# Hungarian Partridge



## SuperHank (Aug 23, 2004)

We will be coming to SW Nodak from Florida in late October for Pheasant but I would love to try to move some Huns. (I appears they are refered to as partridges in Nodak) I have never seen them in the wild although game bird farms raise them in Florida and are pretty sporty for training.
Are there any public areas you might suggest in the southern part of the state? We will be in an RV so moving around won't be a problem. We will be hunting between Strasbourg and New England area. Thanks for your advice. :beer: :beer:


----------



## Field Hunter (Mar 4, 2002)

No one I know really hunts just for partridge. You should find some in the areas you mentioned. They generally will scare the ....out of you when you least expect it. You could run into enough to fill a limit while you are here. They're a nice addition to the pheasants and sharptails. Strassburg, by the way isn't really in the SW. It's kind of challenge, as I recall, getting across the missouri river. There's a crossing at Bismarck and then the next one South is into SD....about 50-60 miles apart. Have some land lined up or expect to pay more than usual in thise areas or hunt the PLOTs lands.


----------



## nodakoutdoors.com (Feb 27, 2002)

We used to shoot most of ours while scouting, and this was before the wet spring of '93...they've been on the rebound since.

During early and late parts of the day, I find them more often than not along stubble field edges/corners. They will usually hold tight.


----------

Information provided:
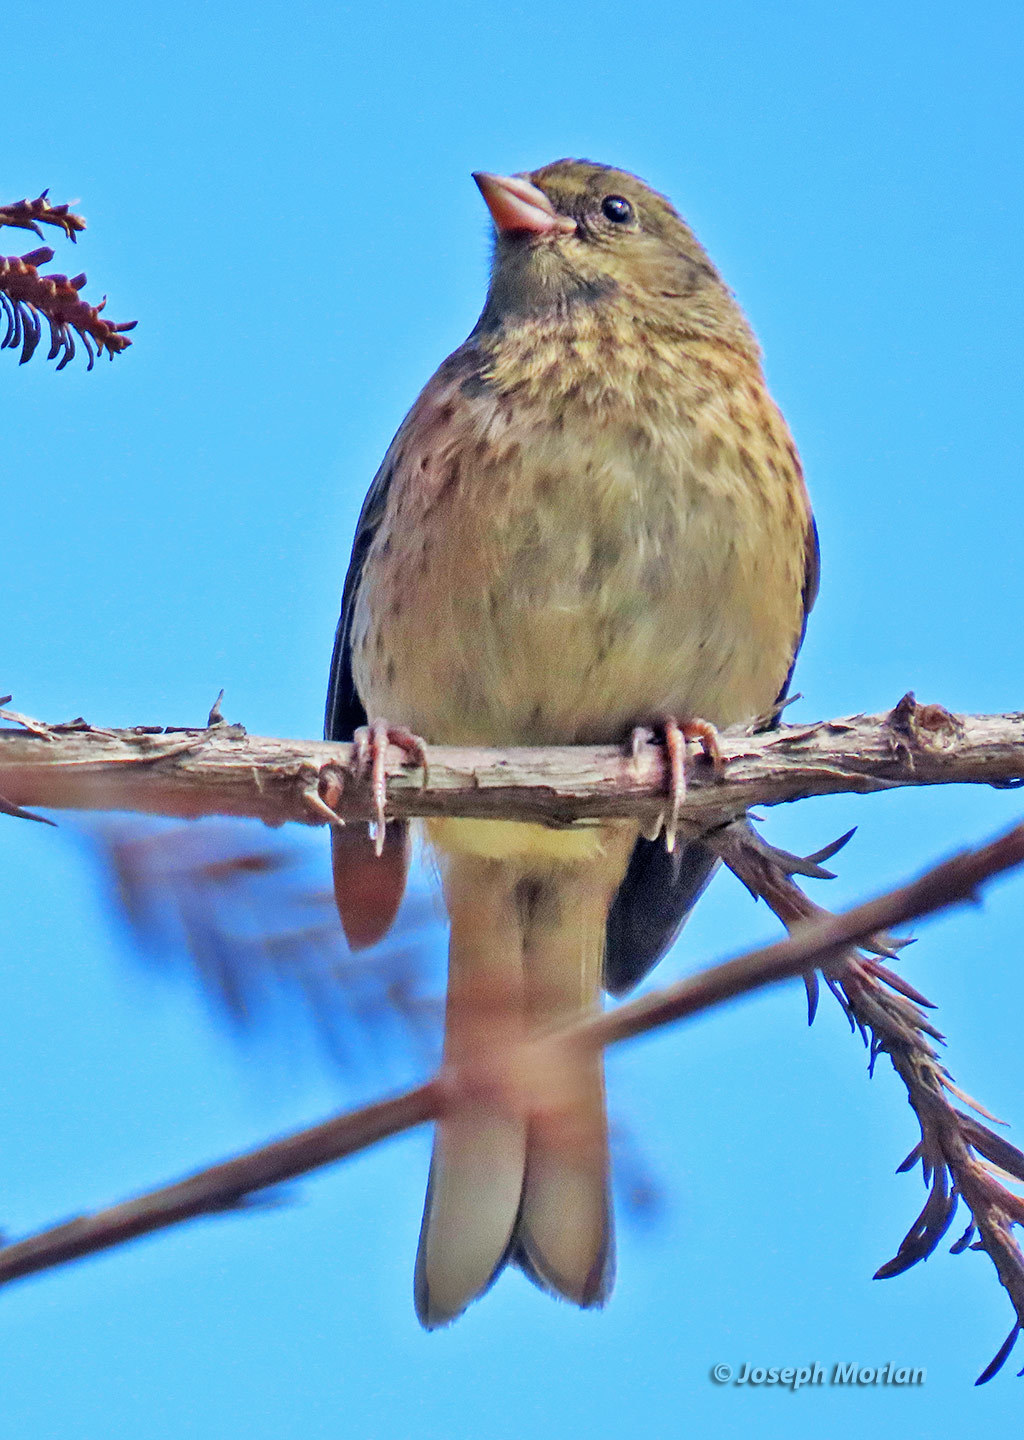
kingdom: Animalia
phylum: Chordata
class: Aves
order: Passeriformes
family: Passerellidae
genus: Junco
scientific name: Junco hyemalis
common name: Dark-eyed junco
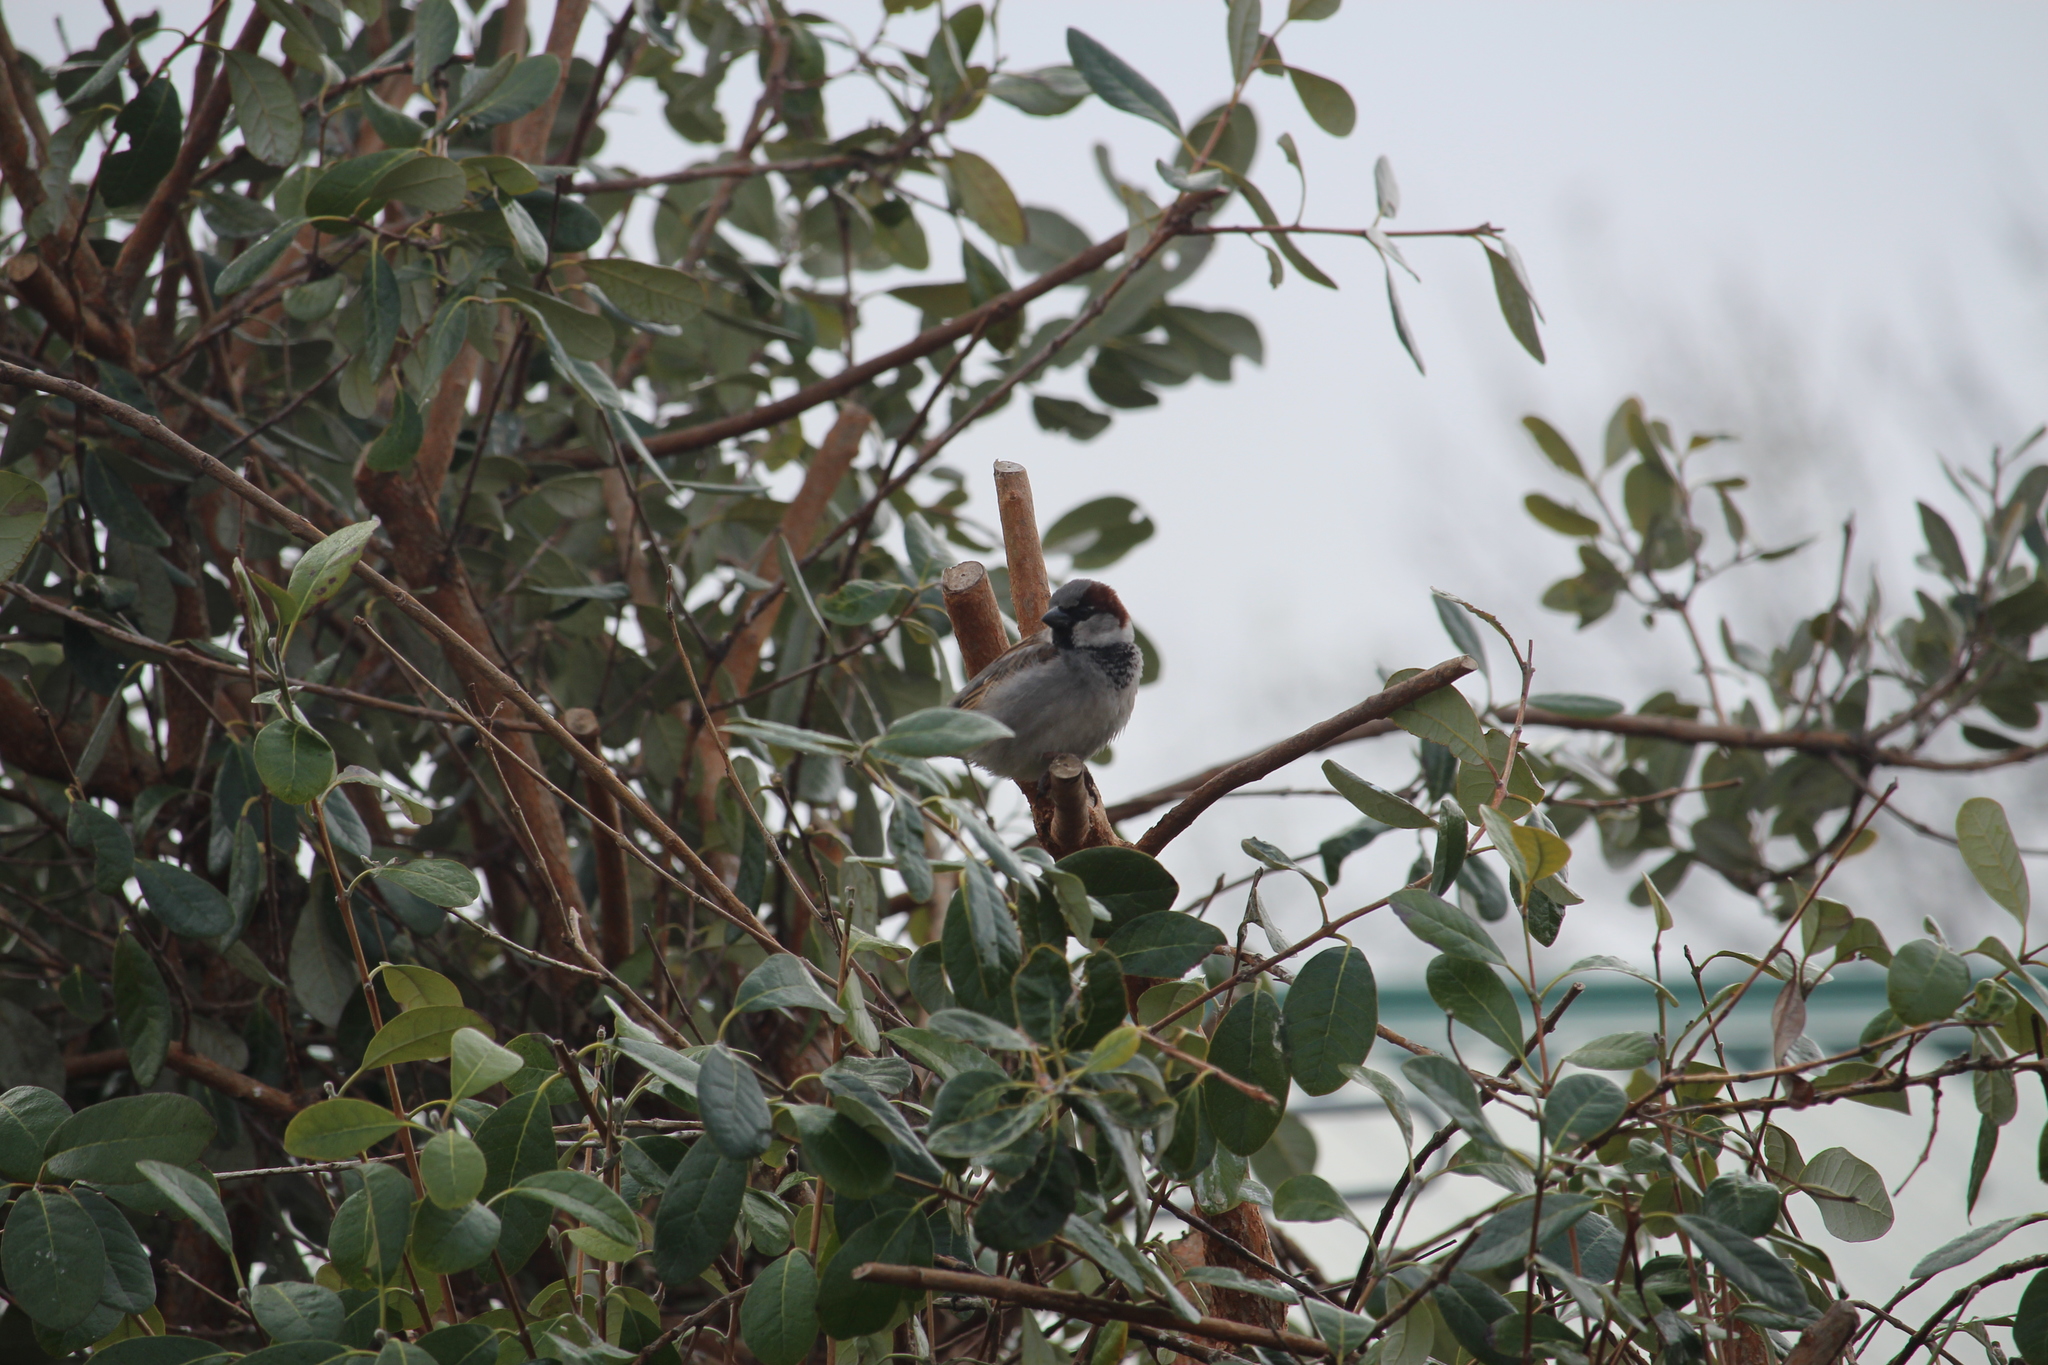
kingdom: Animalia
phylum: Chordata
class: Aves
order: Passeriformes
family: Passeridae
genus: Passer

Stated task A: Copy the entire Hungarian partridge thread word for word.
Stated task B: From the listing, repeat the lines starting with the one that contains "genus: Junco" and going on through the last line of the listing. Leave the pictures out.
The hunting thread and the listing were taken from separate places.

Task result A:
# Hungarian Partridge



## SuperHank (Aug 23, 2004)

We will be coming to SW Nodak from Florida in late October for Pheasant but I would love to try to move some Huns. (I appears they are refered to as partridges in Nodak) I have never seen them in the wild although game bird farms raise them in Florida and are pretty sporty for training.
Are there any public areas you might suggest in the southern part of the state? We will be in an RV so moving around won't be a problem. We will be hunting between Strasbourg and New England area. Thanks for your advice. :beer: :beer:


----------



## Field Hunter (Mar 4, 2002)

No one I know really hunts just for partridge. You should find some in the areas you mentioned. They generally will scare the ....out of you when you least expect it. You could run into enough to fill a limit while you are here. They're a nice addition to the pheasants and sharptails. Strassburg, by the way isn't really in the SW. It's kind of challenge, as I recall, getting across the missouri river. There's a crossing at Bismarck and then the next one South is into SD....about 50-60 miles apart. Have some land lined up or expect to pay more than usual in thise areas or hunt the PLOTs lands.


----------



## nodakoutdoors.com (Feb 27, 2002)

We used to shoot most of ours while scouting, and this was before the wet spring of '93...they've been on the rebound since.

During early and late parts of the day, I find them more often than not along stubble field edges/corners. They will usually hold tight.


----------

Task result B:
genus: Junco
scientific name: Junco hyemalis
common name: Dark-eyed junco
kingdom: Animalia
phylum: Chordata
class: Aves
order: Passeriformes
family: Passeridae
genus: Passer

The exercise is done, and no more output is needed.